EXCERPTED RECORDS:
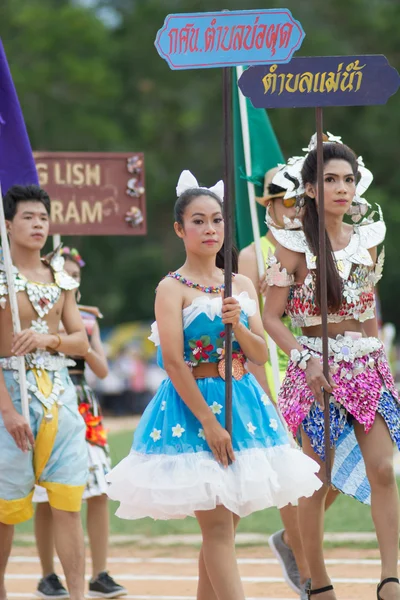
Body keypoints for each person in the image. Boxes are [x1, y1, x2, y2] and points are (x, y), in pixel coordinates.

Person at [106, 170, 323, 600]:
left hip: (244, 404)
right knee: (219, 528)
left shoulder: (240, 284)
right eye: (199, 220)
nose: (210, 229)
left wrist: (238, 326)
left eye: (217, 220)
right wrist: (208, 421)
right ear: (179, 228)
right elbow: (171, 360)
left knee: (223, 528)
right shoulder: (171, 289)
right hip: (195, 409)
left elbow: (260, 353)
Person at [263, 134, 400, 600]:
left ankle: (390, 578)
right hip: (314, 368)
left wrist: (380, 356)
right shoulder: (291, 244)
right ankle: (317, 580)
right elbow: (269, 318)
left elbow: (368, 312)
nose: (342, 188)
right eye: (329, 180)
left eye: (348, 179)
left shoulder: (369, 239)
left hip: (366, 366)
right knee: (316, 480)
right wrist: (305, 358)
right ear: (311, 189)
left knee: (382, 468)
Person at [239, 168, 339, 598]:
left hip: (324, 370)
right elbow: (251, 324)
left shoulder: (318, 247)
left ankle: (289, 539)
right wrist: (262, 388)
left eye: (301, 200)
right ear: (270, 206)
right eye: (286, 201)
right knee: (292, 471)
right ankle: (305, 567)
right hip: (275, 369)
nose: (295, 209)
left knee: (327, 474)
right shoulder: (253, 254)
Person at [0, 185, 89, 600]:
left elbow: (80, 343)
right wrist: (7, 412)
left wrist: (44, 340)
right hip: (11, 399)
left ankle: (77, 594)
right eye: (28, 218)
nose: (37, 225)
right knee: (5, 510)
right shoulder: (1, 278)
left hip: (60, 397)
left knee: (69, 502)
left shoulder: (61, 279)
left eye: (43, 218)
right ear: (8, 224)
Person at [33, 248, 127, 599]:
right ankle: (48, 576)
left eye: (74, 273)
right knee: (46, 494)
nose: (69, 277)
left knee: (99, 488)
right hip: (48, 398)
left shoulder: (87, 319)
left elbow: (102, 370)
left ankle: (100, 573)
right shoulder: (34, 312)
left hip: (83, 403)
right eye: (63, 271)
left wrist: (80, 340)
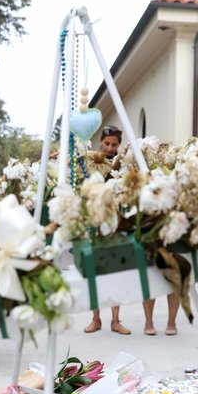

EXERCISE:
Only the lines containing the string "ankle" are needed; pull them out of the records.

TASK SOLUTION:
left ankle: (390, 578)
right ankle: (317, 580)
left ankle: (289, 539)
right ankle: (305, 567)
left ankle: (77, 594)
right ankle: (48, 576)
left ankle: (100, 573)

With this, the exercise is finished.